■ Activity: Look through the entries that follow and return each line that has the string "text".

# # # # #

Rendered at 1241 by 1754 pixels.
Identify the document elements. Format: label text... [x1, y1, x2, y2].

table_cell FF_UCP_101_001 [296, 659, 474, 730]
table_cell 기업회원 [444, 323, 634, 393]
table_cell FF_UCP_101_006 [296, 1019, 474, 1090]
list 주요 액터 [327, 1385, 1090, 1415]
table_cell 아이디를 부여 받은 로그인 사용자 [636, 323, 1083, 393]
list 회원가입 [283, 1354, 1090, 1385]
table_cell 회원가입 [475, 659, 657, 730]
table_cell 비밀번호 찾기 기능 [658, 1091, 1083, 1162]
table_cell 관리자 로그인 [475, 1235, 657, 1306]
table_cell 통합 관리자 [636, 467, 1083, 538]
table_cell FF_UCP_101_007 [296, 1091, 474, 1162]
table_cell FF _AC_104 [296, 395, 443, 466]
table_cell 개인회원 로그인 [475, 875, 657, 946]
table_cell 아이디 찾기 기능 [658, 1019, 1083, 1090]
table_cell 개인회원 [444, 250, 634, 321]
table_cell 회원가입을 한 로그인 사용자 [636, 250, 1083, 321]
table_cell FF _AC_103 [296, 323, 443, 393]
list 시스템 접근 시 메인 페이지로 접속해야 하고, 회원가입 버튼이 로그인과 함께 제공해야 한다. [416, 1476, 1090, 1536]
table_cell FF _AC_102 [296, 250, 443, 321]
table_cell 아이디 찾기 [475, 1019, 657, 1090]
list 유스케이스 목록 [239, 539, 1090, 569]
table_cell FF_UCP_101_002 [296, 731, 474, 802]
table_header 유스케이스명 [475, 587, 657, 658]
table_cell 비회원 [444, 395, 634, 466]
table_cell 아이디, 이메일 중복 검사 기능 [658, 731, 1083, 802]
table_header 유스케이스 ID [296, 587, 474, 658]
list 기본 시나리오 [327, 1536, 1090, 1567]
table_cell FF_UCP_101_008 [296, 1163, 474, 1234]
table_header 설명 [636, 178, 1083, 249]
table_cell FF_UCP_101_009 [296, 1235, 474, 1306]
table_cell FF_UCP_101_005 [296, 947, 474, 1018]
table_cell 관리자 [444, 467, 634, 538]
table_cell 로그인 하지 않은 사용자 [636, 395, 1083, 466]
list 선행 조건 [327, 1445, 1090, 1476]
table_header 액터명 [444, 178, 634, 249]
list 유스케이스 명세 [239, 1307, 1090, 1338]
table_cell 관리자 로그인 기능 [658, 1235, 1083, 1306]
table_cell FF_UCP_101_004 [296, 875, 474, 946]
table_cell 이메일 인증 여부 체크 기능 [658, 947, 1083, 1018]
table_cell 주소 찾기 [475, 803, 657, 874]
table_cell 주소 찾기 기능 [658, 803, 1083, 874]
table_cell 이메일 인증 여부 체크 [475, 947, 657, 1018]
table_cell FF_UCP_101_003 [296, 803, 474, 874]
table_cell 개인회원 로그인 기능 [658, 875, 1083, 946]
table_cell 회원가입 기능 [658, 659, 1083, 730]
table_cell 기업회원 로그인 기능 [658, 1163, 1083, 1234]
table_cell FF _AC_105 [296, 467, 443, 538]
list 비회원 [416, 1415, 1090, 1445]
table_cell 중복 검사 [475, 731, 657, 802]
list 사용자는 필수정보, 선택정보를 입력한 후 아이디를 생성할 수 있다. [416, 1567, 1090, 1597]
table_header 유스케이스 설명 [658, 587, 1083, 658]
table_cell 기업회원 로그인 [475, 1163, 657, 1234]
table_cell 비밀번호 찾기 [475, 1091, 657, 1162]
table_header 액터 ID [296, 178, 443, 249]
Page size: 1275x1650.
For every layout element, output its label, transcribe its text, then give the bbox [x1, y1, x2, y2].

# # # # #

■ Solution for this task:
Identify the document elements. Format: label text... [x1, y1, x2, y2].
For every layout element, output its label, transcribe its text, then give the bbox [x1, y1, x2, y2].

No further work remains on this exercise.